• **Extract to read**:
===============

[Bug 5935] New: Cannot push immediately after commit, but one second later it works

mercurial-bugs at mercurial-scm.org mercurial-bugs at mercurial-scm.org
Wed Jul 4 04:39:29 UTC 2018


https://bz.mercurial-scm.org/show_bug.cgi?id=5935

            Bug ID: 5935
           Summary: Cannot push immediately after commit, but one second
                    later it works
           Product: Mercurial
           Version: 4.0
          Hardware: PC
                OS: Linux
            Status: UNCONFIRMED
          Severity: bug
          Priority: wish
         Component: Mercurial
          Assignee: bugzilla at mercurial-scm.org
          Reporter: nicolas.barbier at gmail.com
                CC: mercurial-devel at mercurial-scm.org

Hey Mercurial developers,

We think we have stumbled on a very confusing race condition, probably related
to the handling of hardlinks that are used when cloning locally.

Situation:

* We have some "shared by using setgid" directories: We have two users that
belong to the same group, both the original repo and the clone are in
directories having that common group as their group, the setgid bit is set, and
the users have a umask of 002. This way, they can both read/write/delete/etc
files and directories in this whole directory hierarchy.

===============

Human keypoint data
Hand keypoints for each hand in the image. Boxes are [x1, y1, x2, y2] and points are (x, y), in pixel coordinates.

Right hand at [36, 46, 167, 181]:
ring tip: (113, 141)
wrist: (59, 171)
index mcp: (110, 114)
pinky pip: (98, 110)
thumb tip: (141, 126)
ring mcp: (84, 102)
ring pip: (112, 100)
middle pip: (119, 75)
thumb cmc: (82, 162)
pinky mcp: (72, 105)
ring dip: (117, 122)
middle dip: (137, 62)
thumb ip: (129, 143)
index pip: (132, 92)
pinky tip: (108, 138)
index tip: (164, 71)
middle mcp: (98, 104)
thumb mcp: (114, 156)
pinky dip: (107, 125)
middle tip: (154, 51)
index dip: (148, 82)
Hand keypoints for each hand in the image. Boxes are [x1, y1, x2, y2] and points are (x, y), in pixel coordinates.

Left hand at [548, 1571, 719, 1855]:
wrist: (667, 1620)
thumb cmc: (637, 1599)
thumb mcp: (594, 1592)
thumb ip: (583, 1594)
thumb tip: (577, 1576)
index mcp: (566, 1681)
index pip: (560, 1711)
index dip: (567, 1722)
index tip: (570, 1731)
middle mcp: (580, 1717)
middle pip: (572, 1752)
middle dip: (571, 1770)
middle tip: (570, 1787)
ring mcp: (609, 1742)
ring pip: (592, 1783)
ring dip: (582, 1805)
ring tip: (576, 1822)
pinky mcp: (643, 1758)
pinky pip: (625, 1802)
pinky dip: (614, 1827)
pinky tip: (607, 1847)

===============

• **What to do**:
a. In the bug report, what umask do the two users have?
b. State whether each statement agrees with the bug report: (i) The operating system given is Linux. (ii) The bug's status is confirmed. (iii) The two users belong to different groups.

• **Task-by-task outputs**:
a. 002

b.
(i) Yes: "OS: Linux"
(ii) No: "Status: UNCONFIRMED"
(iii) No: "We have two users that belong to the same group"